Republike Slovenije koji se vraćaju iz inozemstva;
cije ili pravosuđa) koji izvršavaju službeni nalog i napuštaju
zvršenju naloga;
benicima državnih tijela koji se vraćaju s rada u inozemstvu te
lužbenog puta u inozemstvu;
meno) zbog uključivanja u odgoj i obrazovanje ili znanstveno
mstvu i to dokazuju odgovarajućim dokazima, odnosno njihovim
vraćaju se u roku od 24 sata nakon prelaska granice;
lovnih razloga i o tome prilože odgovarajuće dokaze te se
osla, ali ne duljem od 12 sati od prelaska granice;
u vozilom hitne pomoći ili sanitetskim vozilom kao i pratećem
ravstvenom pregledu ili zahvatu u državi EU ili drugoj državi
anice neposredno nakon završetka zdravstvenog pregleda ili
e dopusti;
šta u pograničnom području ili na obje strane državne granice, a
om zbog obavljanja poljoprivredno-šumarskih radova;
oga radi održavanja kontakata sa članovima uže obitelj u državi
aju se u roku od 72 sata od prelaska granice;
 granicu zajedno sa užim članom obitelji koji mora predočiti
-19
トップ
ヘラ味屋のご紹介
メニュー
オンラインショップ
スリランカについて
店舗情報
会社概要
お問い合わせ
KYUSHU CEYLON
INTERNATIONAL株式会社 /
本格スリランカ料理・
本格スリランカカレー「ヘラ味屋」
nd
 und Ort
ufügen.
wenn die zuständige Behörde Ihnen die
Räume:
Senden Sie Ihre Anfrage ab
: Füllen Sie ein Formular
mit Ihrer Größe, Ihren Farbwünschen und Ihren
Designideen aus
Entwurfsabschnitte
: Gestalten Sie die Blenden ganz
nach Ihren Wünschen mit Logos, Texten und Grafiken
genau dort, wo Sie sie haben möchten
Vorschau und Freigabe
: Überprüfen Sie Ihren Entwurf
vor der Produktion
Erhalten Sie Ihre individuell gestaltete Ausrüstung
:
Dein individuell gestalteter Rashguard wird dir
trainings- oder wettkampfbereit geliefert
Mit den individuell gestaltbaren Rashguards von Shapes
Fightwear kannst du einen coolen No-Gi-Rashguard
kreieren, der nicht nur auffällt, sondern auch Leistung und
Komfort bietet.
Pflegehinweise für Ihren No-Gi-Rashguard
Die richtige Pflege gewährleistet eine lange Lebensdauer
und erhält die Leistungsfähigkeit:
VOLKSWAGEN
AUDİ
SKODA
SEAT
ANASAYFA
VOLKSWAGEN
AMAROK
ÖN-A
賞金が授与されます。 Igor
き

◆ ABOUT THIS EXERCISE
Reproduce the entries exactly, dropping nothing.

◆ RESPONSE TO THIS EXERCISE
Republike Slovenije koji se vraćaju iz inozemstva;
cije ili pravosuđa) koji izvršavaju službeni nalog i napuštaju
zvršenju naloga;
benicima državnih tijela koji se vraćaju s rada u inozemstvu te
lužbenog puta u inozemstvu;
meno) zbog uključivanja u odgoj i obrazovanje ili znanstveno
mstvu i to dokazuju odgovarajućim dokazima, odnosno njihovim
vraćaju se u roku od 24 sata nakon prelaska granice;
lovnih razloga i o tome prilože odgovarajuće dokaze te se
osla, ali ne duljem od 12 sati od prelaska granice;
u vozilom hitne pomoći ili sanitetskim vozilom kao i pratećem
ravstvenom pregledu ili zahvatu u državi EU ili drugoj državi
anice neposredno nakon završetka zdravstvenog pregleda ili
e dopusti;
šta u pograničnom području ili na obje strane državne granice, a
om zbog obavljanja poljoprivredno-šumarskih radova;
oga radi održavanja kontakata sa članovima uže obitelj u državi
aju se u roku od 72 sata od prelaska granice;
 granicu zajedno sa užim članom obitelji koji mora predočiti
-19
トップ
ヘラ味屋のご紹介
メニュー
オンラインショップ
スリランカについて
店舗情報
会社概要
お問い合わせ
KYUSHU CEYLON
INTERNATIONAL株式会社 /
本格スリランカ料理・
本格スリランカカレー「ヘラ味屋」
nd
 und Ort
ufügen.
wenn die zuständige Behörde Ihnen die
Räume:
Senden Sie Ihre Anfrage ab
: Füllen Sie ein Formular
mit Ihrer Größe, Ihren Farbwünschen und Ihren
Designideen aus
Entwurfsabschnitte
: Gestalten Sie die Blenden ganz
nach Ihren Wünschen mit Logos, Texten und Grafiken
genau dort, wo Sie sie haben möchten
Vorschau und Freigabe
: Überprüfen Sie Ihren Entwurf
vor der Produktion
Erhalten Sie Ihre individuell gestaltete Ausrüstung
:
Dein individuell gestalteter Rashguard wird dir
trainings- oder wettkampfbereit geliefert
Mit den individuell gestaltbaren Rashguards von Shapes
Fightwear kannst du einen coolen No-Gi-Rashguard
kreieren, der nicht nur auffällt, sondern auch Leistung und
Komfort bietet.
Pflegehinweise für Ihren No-Gi-Rashguard
Die richtige Pflege gewährleistet eine lange Lebensdauer
und erhält die Leistungsfähigkeit:
VOLKSWAGEN
AUDİ
SKODA
SEAT
ANASAYFA
VOLKSWAGEN
AMAROK
ÖN-A
賞金が授与されます。 Igor
き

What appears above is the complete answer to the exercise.